Globalization Capability Gap - IMD Business School
Report

Globalization capability gap

Execution, not strategy, separates leaders from laggards
16 pages
February 2017
PRINTABLE PDF – Less than 1MB
At a glance

Over the past few decades, the rise of emerging markets—initially as sources of cheap labor and then as rapidly growing consumer markets and centers of capital investment and innovation—has caused most companies of size and stature to enlarge their global ambitions. But despite this concerted push to globalize, few companies are ready to build and run truly global organizations and operations.

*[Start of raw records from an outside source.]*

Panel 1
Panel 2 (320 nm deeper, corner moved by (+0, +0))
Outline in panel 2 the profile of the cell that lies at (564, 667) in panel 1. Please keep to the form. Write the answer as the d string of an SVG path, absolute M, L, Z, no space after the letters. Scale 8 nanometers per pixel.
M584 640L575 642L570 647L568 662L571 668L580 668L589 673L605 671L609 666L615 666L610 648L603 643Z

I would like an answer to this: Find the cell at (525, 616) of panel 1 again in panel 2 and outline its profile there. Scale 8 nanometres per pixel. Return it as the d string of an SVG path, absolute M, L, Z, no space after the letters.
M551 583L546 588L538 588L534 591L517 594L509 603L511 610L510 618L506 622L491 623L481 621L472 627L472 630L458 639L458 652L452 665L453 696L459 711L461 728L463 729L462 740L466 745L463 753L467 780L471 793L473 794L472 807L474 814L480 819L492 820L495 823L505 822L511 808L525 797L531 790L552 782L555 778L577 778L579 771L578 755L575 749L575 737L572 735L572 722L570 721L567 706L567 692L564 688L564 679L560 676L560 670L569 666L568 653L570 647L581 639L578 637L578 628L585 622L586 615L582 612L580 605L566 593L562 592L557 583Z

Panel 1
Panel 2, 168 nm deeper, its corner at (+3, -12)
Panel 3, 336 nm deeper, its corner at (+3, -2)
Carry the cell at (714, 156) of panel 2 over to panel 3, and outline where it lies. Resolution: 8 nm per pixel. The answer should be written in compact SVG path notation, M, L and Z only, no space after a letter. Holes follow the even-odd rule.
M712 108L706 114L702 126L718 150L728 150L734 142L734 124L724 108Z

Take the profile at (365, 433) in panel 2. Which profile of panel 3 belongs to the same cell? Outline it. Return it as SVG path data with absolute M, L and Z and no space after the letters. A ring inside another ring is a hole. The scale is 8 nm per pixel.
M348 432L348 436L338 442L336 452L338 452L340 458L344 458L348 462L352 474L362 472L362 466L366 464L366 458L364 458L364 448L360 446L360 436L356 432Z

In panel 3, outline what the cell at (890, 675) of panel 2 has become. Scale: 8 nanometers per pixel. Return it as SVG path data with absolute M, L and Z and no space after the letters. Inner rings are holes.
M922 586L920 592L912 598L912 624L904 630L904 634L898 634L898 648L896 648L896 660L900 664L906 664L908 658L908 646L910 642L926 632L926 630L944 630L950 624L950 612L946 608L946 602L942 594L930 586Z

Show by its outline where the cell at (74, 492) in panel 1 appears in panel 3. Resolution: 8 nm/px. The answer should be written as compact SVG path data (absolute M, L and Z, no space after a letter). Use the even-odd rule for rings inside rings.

  • Only about 10 percent of companies believe they have the full complement of capabilities required to win overseas. Most companies are barely mastering the basics.
  • A smart strategy is necessary but insufficient. The winners in globalization also execute better than their competitors.
  • Companies struggle with three specific areas overseas: strengthening their go-to-market, logistics, and other value-chain activities; aligning their organization to support the global agenda through, for example, the spread of best practices; and mastering mergers and acquisitions.
  • Line managers who run businesses or regions are much more pessimistic about their companies’ global readiness than headquarters staff.
  • Midsize companies are at the greatest risk in going global. They are less nimble than smaller companies and do not have the scale or systems of larger ones.

Those are the primary messages of the Global Readiness Survey, which was conducted jointly by BCG and IMD business school. (For details on our methodology, see the sidebar “What We Asked, Whom We Surveyed, How We Scored.”) In this report, we explore our findings and take a detailed look at what separates the leaders from the laggards in globalization.

Quote 1
Global Ambitions, Yes; Global Readiness, Not Yet

The survey posed a set of 24 questions about globalization. Two of the questions specifically addressed ambition. The average ambition score was 72 percent (100 percent signifies that globalization is the company’s top priority). In line with this relatively high level of ambition, 75 percent of companies plan to increase their international share of business. Aspirations vary by industry, with technology companies the most bullish and banks the most conservative. Globalization ambition also varies by region, but to a lesser degree.